L’auteur, par la suite, nous invite à abandonner certaines notions de l’altérité et du rupturisme caractéristiques de la modernité qui nous font rejeter les expériences politiques et sociales des peuples dits « primitifs » dans l’impertinence. Or, il existe dans ces sociétés des révolutions, des luttes pour le pouvoir—ou le non-pouvoir—et des idéaux, sauf que les médiums et les fins de leurs revendications prennent d’autres formes (rites funéraires, arts). Il insiste également sur l’ethnogénèse, qu’il constate sur Madagascar.
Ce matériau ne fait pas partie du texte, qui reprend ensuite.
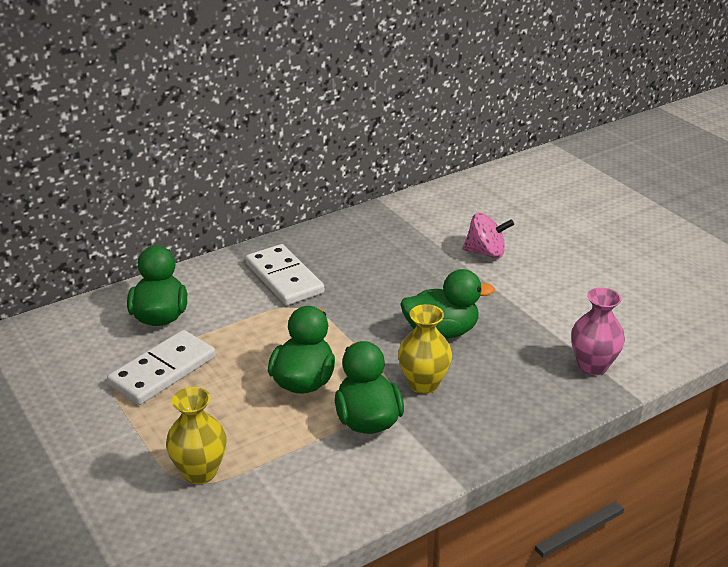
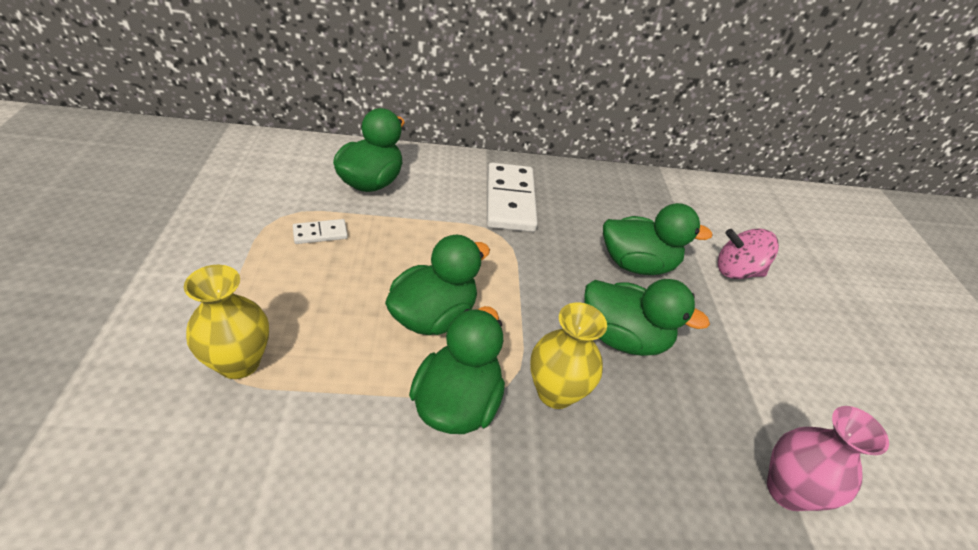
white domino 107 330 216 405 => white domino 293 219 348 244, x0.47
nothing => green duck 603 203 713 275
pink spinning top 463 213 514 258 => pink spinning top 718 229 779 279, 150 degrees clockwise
Des peuples se seraient formés, les années passant, grâce à des projets politiques communs—opposition à la monarchie, par exemple. Graeber propose d’intérgrer dans le mouvement anarchiste certaines stratégies du peuple merina : ne pas provoquer ouvertement le système, faire comme si de rien n’était, et mettre en pratique son autonomie en toute liberté.

L’auteur propose encore d’élaborer un théorie anthropologique de l’État—continuer le travail de Clastres? – et de mettre sur pied une théorie des sociétés qui ne sont pas des États. Il propose d’autres thèmes à étudier dans une anthropologie anarchiste : le capitalisme, l’ignorance, le bonheur politique, la hiérarchie, l’aliénation. Graeber finit son livre par une critique de l’anthropologie : essentiellement, la discipline devrait cesser de se sentir honteuse face à son passé colonial et prendre conscience de l’outil « précieux » qu’est l’ethnographie. Puis, existerait le problème du « populisme » des anthropologues professionnels, qui ne prennent pas vraiment position dans l’axe gauche-droite.

En somme, le livre de Graeber avance deux axes parallèles mais qui se recoupent parfois : un discours sur l’anarchisme, de l’ordre du manifeste, une critique de l’anthropologie classique et contemporaine ainsi qu’une proposition vague de ce que pourraient être des sujets d’étude d’une anthropologie anarchiste. Au-delà de la recherche, je crois que Graeber tente de faire voir que la méthode ethnographique et ses particularités pourrait être employée bien au-delà de la discipline, et qu’il faille la démocratiser, c’est-à-dire préparer son expansion sociale en tant que méthode globale, sans abandonner son penchant scientifique plus restreint. Tout cela, bien sûr, dans le butde créer une—ou plusieurs—sociétés anarchistes basées sur l’autogestion, le consensus et l’autonomie.